Danusiu serdeczne dzięki . Pokazuję jak to wygląda. 2 poduchy są "zajęte". Popryskam tak jak mówisz. Czasem mówi się też o kwaśnych deszczach w naszych stronach znad Słowacji (przemysł chemiczny ) .
Próbuj śmiało. Ja mam połowę h. w gruncie [ nie przemarzły ], a połowę w donicach. Zimują w piwnicy, w lutym do domku, na Wielkanoc kwitną, a potem cale lato w ogrodzie i znowu to samo. Z czasem starsze zastępowane są przez młodsze, bo mnożę sama.
Pozdrawiam.
Zbysiu, ja w ubiegłym roku zainwestowalam w 4 hortensje ogrodowe ( nawet taki sam kolor) - owszem w donicy ładnie kwitły - jesienią wysadziłam do gruntu - w tym roku tylko jedna skromnie zakwitła , więc pomysł w przezimowaniu w donicach może jest lepszą alternatywą
A ja przez 3 lata miałam hortensję w doniczce.... w domu.. kwitła 2 razy do roku... Niestety miałam, bo chyba przesuszyłam.... a one dość wrazliwe na złe traktowanie....

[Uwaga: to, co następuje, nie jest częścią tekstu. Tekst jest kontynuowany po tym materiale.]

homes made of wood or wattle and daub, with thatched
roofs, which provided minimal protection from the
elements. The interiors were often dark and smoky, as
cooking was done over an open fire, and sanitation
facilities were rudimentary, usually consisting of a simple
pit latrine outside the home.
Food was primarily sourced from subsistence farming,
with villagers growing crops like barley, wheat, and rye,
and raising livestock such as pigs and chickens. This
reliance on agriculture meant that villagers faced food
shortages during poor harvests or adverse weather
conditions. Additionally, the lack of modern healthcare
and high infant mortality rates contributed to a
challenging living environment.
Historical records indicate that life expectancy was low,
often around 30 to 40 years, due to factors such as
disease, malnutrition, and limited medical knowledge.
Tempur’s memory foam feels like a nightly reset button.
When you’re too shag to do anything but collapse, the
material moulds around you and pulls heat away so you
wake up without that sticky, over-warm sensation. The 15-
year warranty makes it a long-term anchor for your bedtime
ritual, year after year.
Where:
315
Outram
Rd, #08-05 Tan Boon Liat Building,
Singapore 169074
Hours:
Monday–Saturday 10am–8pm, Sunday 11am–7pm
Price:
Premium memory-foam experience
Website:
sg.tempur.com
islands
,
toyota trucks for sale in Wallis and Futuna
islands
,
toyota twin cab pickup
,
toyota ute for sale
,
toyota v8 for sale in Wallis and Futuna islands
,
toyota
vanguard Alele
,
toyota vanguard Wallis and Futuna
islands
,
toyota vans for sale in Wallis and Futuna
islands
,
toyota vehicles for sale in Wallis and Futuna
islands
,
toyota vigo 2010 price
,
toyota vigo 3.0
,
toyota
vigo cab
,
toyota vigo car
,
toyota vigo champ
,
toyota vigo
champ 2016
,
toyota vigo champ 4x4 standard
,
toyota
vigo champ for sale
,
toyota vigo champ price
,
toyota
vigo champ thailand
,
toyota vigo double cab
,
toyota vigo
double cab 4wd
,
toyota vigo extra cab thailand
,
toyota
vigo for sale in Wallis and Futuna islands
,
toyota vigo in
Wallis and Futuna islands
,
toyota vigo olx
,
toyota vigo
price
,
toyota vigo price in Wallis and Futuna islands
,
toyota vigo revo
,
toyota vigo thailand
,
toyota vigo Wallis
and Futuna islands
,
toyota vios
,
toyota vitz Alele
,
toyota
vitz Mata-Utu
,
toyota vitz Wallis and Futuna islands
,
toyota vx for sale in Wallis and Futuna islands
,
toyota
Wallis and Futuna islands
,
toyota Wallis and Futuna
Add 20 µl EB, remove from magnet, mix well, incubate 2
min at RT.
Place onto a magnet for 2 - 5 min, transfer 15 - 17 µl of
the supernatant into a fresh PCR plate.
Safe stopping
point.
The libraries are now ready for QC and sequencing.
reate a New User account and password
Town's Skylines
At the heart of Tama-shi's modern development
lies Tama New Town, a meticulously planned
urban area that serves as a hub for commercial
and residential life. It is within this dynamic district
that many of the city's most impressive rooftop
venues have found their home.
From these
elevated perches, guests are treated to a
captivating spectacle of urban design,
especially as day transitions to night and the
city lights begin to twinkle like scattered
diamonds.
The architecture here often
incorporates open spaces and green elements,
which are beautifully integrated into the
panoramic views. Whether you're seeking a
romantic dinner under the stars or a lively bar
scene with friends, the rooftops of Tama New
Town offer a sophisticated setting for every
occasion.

Jałowiec mi wygląda na grzyba... bo Bari raczej tak wysoko nogi nie podnosi Bo po moim tak też wyglądajajałowce..ale te nisko...gdzie nózka jeszcze sięgnie..
Wpadałm sie przywitac, bo dano mnie nie było, a Ty u mnie regularnie Troszkę mi głupio się zrobiło, wiec tak na szybciutko
Pozdrowienia dla Krysi... i dzięki z info o storczykach.... też twierdzę, że lepsza kranówka niz deszczówka...
Grażynko, Danusiu , Aniu. Dzięki za odwiedziny. Patrzę na hortensje ogrodowe u ludzi i jak zakwitnie jeden kwiat na duże krzaczysko to cud jest. Zrobię tak jak Grażynka - na zimę pójdzie do piwnicy .
Aniu - wczoraj opryskałem (zlałem ) jałowiec mieszanką ( na grzyba i na owady ) włącznie z gałęziami i pieńkiem. Zobaczymy jaki będzie skutek . Dzięki za pozdrowienia i pozdrawiamy Was wszystkich.